Indianapolis firm plans mailbox-as-a-service network to support autonomous package delivery via drones.

arriveAI Screenshot 2024-08-27 at 1.21.00 PM.png

Smart mailbox maker Arrive AI is continuing its efforts to launch an initial public offering (IPO) after a previous effort to go public through a merger with a Canadian toothbrush vendor fell through earlier this summer.

The four-year-old firm says its goal is to provide a mailbox-as-a-service (MAAS) platform that supports last-mile delivery and pickup with a network of parcel-storage boxes that can be accessed by people, drones, or robots.


To fund that plan, the firm has been raising money in private rounds, but has long planned to eventually go public. To get there, it took three steps in 2023. First, Indianapolis-based Arrive AI rebranded from its initial name, Dronedek. It then acquired a rival smart mailbox provider, AirBox Technologies. And finally it announced plans for a “triangular reverse merger” with the e-commerce electric toothbrush retailer Bruush Oral Care Inc., which at the time was traded publicly on the NASDAQ exchange.

That business maneuver would have allowed Arrive AI’s stock to trade in the market.
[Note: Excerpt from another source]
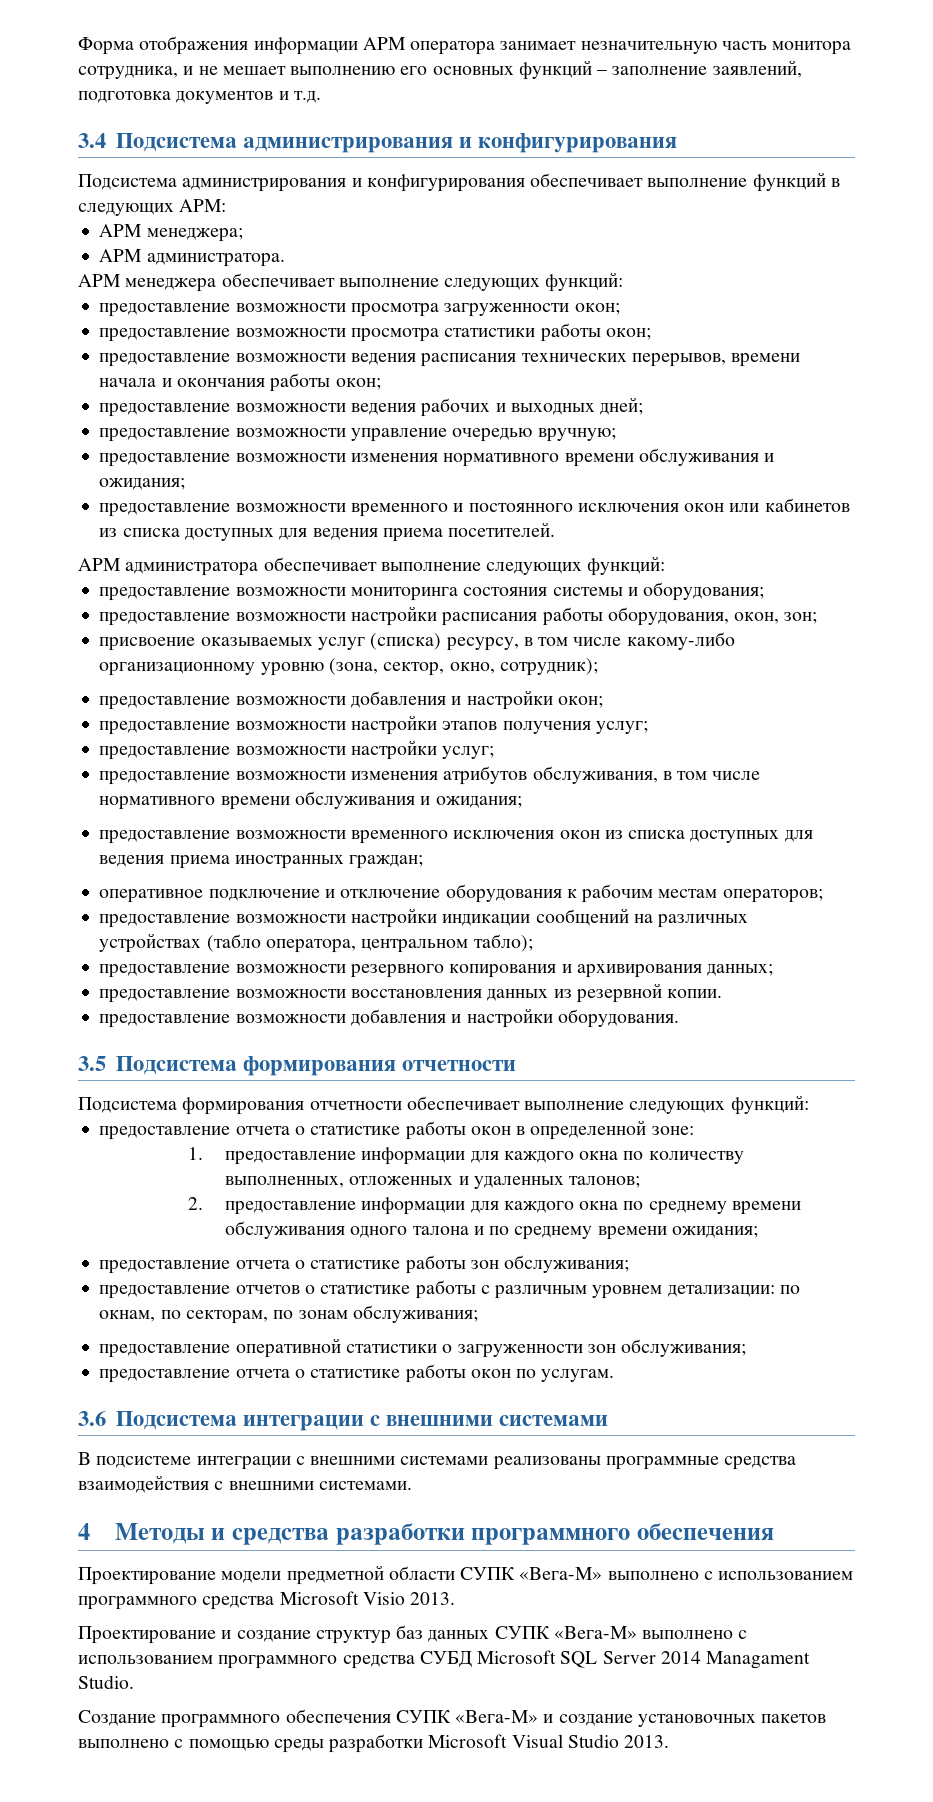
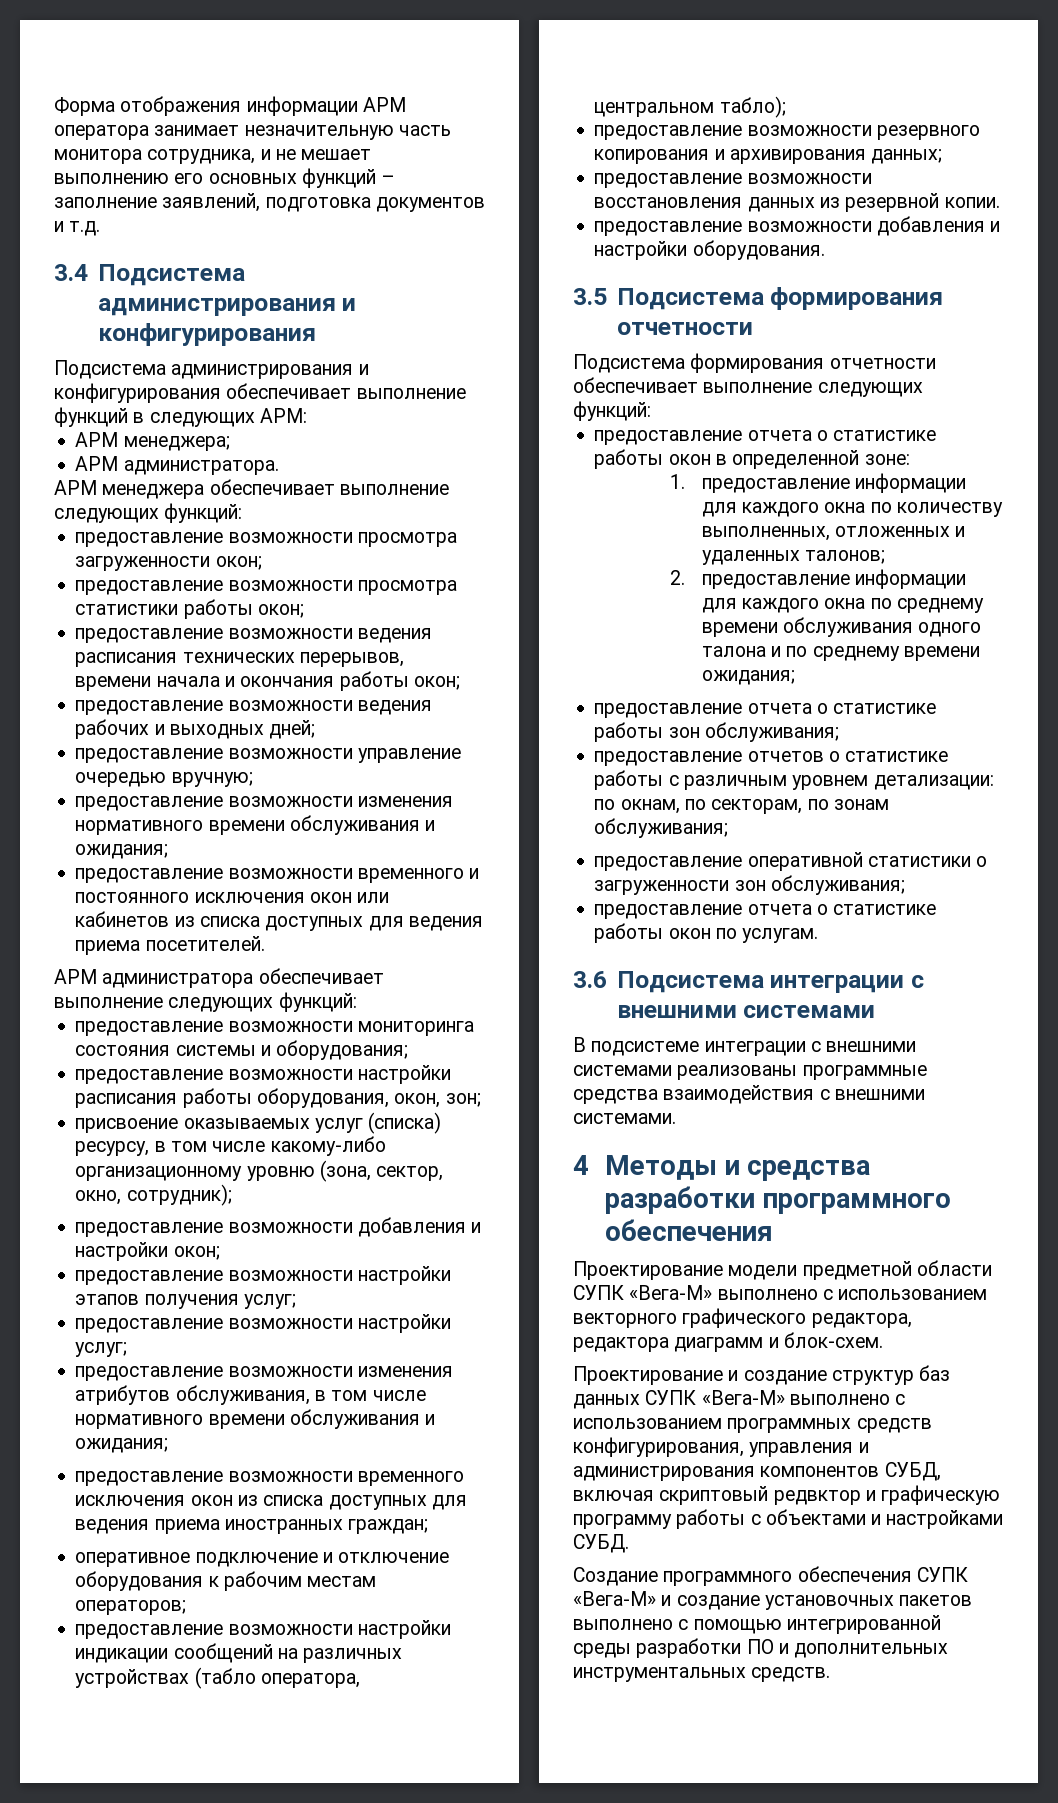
[78,1591,456,1610] программного средства Microsoft Visio 2013. -> [573,1308,912,1328] [573,1332,883,1352] векторного графического редактора, редактора диаграмм и блок-схем.
[218,1650,811,1669] [78,1675,134,1689] программного средства СУБД Microsoft SQL Server 2014 Managament Studio. -> [727,1418,932,1433] [573,1437,869,1457] [573,1462,941,1481] [573,1485,1001,1505] [573,1509,1004,1529] [573,1534,629,1553] программных средств конфигурирования, управления и администрирования компонентов СУБД, включая скриптовый редвктор и графическую программу работы с объектами и настройками СУБД.
(269, 1745) none -> [786,1615,941,1634] интегрированной
[428,1734,670,1748] Microsoft Visual Studio 2013. -> [746,1639,949,1658] [573,1667,831,1682] ПО и дополнительных инструментальных средств.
But before they could consummate the marriage, Bruush was delisted from NASDAQ for failing to file required paperwork, and Arrive AI terminated the merger deal in June.

Now the company says it will try again, saying today that it has switched its planned ticker symbol "ARRV" to the new symbol "ARAI." Arrive AI is preparing to end its latest crowdsourcing effort, and says its direct listing on NASDAQ is targeted for the fourth quarter of this year.

"We are getting closer to being listed on the Nasdaq and have been actively meeting with the SEC and investment bankers in New York to finalize our public offering,” Arrive AI CEO Dan O'Toole said in a release. “Going public is a critical step for us as we continue to expand our market presence and deliver our smart mailboxes to consumers and companies building autonomous delivery networks.”